Temperatuur onderzijde vloer die met Tonzon Thermokussens is geisoleerd.

Het achterwege laten van vloerisolatie is volgens Willemsen dan ook de oorzaak van een toename van de concentratie huisstofmijtallergeen in vloerbedekkingen. Dit kwam volgens hem al naar voren bij het onderzoek ‘Vochtverschijnselen in woningen, huisstofmijt-allergeen en CARA bij kinderen’. “De spectaculaire stijging van het aantal astmapatiënten in Nederland loopt parallel met de toename van het aantal woningen dat wel is voorzien van dubbelglas, maar niet van vloerisolatie. Sinds in 1993 oorzaak en oplossing ontdekt werden, is het aantal onevenwichtig geïsoleerde woningen nog eens verdubbeld. Daarmee is ook het aantal astmapatiënten in Nederland verdubbeld. Deze aantallen blijven stijgen omdat de toepassing van vloerisolatie nog steeds achterblijft bij de overige isolatiemaatregelen.
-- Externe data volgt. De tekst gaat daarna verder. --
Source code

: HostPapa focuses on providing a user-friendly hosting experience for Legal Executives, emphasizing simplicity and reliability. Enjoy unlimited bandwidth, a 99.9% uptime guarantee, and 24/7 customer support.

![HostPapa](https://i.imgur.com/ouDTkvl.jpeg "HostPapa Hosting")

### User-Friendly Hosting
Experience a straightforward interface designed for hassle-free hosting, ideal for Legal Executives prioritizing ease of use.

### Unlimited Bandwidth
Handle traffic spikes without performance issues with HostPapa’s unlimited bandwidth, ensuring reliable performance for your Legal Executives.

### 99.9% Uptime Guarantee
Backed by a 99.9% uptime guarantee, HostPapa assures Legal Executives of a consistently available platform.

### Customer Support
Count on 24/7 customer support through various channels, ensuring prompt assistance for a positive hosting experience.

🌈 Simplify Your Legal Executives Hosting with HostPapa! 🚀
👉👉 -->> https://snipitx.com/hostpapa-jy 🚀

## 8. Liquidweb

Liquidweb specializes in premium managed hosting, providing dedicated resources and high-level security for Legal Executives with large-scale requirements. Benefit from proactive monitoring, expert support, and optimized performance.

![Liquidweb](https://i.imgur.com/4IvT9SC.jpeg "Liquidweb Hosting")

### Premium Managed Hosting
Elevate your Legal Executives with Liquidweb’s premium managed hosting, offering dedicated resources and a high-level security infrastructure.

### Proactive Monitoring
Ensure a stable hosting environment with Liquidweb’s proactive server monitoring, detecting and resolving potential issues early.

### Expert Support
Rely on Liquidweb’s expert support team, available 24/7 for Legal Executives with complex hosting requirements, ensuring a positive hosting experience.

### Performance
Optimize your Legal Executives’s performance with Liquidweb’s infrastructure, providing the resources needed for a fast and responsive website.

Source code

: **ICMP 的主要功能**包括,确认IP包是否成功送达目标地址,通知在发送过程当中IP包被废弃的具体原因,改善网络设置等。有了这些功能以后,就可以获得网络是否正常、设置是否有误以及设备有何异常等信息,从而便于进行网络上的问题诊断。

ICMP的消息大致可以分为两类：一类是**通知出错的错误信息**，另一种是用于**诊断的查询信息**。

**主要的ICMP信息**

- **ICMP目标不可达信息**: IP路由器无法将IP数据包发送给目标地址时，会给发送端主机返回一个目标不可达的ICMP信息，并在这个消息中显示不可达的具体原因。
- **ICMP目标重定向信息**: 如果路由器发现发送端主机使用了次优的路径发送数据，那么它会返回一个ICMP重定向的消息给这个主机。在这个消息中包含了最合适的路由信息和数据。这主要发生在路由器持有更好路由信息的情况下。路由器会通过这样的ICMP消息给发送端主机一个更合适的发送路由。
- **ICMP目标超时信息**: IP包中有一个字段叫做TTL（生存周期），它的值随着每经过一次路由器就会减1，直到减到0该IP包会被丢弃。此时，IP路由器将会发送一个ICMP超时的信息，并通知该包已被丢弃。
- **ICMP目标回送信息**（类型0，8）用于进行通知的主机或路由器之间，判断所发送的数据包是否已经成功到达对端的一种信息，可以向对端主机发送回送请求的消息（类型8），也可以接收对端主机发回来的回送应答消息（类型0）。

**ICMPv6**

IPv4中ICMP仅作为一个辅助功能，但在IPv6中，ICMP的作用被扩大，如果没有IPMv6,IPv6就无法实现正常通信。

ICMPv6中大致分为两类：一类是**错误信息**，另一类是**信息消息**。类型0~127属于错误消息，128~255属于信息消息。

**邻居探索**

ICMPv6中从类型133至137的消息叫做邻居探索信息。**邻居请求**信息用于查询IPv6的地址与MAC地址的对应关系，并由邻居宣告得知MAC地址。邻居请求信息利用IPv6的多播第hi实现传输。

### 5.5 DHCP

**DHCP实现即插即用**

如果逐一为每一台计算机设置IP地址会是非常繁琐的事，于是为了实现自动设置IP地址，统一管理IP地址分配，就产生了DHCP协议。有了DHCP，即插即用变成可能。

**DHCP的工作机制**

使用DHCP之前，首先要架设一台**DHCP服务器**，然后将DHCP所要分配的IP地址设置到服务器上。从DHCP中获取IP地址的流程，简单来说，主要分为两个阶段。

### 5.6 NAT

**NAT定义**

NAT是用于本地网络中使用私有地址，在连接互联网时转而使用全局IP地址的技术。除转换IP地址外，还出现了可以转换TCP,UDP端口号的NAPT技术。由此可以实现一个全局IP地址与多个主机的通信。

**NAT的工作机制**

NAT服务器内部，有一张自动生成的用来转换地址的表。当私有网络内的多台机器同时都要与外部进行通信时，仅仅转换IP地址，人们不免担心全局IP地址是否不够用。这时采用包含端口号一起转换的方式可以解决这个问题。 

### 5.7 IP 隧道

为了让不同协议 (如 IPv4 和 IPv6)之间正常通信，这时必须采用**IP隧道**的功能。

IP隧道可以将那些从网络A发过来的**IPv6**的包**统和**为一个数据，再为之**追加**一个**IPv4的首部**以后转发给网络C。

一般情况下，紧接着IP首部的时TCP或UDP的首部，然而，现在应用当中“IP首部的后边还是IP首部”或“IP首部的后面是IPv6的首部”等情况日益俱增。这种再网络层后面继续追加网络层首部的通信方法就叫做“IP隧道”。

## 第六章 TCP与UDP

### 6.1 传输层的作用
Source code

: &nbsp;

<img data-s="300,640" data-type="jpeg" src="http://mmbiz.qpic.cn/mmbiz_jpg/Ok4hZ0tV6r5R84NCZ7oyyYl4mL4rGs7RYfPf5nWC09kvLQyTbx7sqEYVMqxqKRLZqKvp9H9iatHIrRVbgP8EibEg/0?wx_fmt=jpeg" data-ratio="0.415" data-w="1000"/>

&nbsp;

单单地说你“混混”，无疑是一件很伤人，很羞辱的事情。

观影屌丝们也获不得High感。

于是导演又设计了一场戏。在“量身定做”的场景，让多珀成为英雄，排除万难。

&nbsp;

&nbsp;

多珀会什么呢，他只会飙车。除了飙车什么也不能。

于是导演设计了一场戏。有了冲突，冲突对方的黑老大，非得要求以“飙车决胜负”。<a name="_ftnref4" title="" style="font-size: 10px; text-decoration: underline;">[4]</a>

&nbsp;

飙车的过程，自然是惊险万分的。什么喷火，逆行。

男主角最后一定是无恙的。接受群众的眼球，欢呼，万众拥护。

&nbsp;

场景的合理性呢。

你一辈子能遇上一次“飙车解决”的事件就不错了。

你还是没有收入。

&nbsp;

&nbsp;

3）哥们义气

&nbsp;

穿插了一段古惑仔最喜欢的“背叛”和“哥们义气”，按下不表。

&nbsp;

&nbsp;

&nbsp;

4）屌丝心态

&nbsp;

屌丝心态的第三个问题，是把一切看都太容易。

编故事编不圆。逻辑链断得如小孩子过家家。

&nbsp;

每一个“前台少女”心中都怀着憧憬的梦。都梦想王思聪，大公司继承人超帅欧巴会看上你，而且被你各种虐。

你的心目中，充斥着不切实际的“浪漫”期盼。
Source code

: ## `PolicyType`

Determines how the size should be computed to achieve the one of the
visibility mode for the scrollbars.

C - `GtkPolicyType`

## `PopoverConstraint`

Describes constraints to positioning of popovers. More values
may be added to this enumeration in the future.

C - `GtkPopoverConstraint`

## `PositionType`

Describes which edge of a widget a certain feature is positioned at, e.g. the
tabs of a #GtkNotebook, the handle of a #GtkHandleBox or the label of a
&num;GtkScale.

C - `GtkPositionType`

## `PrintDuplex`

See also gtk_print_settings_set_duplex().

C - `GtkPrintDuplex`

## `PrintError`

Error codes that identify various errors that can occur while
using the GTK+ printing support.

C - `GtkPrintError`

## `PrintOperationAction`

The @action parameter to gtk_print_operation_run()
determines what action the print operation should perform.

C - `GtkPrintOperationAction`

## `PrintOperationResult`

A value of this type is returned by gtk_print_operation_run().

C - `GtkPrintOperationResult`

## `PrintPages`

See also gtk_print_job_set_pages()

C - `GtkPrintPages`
Op vloerisolatie is het minst subsidie aangevraagd en vloerisolatie komt het minst voor in plannen waarvoor een bespaarlening wordt aangevraagd.”

Bepalingsmethode hapert

Een andere belangrijke reden waarom de bereikte besparing sterk kan afwijken van de vooraf berekende, is volgens de Tonzon-directeur dat de huidige bepalingsmethode onvoldoende rekening houdt met warmtelekken die optreden bij opwekking, tijdens transport en bij de afgiftesystemen (radiatoren, lucht- en vloerverwarming): “Bij veel bestaande woningen lopen de kanalen van de luchtverwarming ongeïsoleerd door de kruipruimte. Hierdoor gaat veel warmte onbenut verloren. Zo ook bij radiatoren: deze stralen een deel van de warmte direct naar de buitenmuur. Een deel van deze warmte stroomt onbenut naar buiten. Dat is te verhelpen door een folie met een lage emissie op de achterkant van de radiatoren te plaatsen (dus niet op de muur). Ook ongeïsoleerde verwarmingsbuizen die door een onverwarmde ruimte lopen, zoals een zolder, kruipruimte of garage, verliezen veel warmte. Het aanbrengen van buisisolatie is een eerste stap, maar nog onvoldoende. Er treedt namelijk door de isolatie nog steeds warmteverlies op, zoals ook op warmtebeelden is te zien. Het omwikkelen van deze buizen met TONZON HR-bandagefolie neemt deze uitstraling grotendeels weg. Het water komt nu heter aan of kan met een lagere temperatuur worden weggestuurd. Omdat het retourwater ook warmer terugkomt bij de ketel daalt de ΔT. De ketel hoeft nu minder warmte toe te voegen om het water in het systeem op de gewenste temperatuur te houden.”

De plekken waar de warmte wordt opgewekt, zijn volgens Willemsen vaak ook warm. Wanneer dit de zolder, berging of garage is, dan gaat deze warmte ook onbenut verloren. “Er zijn concrete gevallen waarbij meer dan de helft van de opgewekte warmte onbenut verloren gaat. Met het effectief aanpakken van de warmtelekken kan veel worden bespaard. Wanneer dit wordt gecombineerd met het weren van vocht uit de kruipruimtebodem en met het blokkeren van de warmtestraling van de onderkant van de vloer is bijvoorbeeld bij een woning met label C 40% gas te besparen.”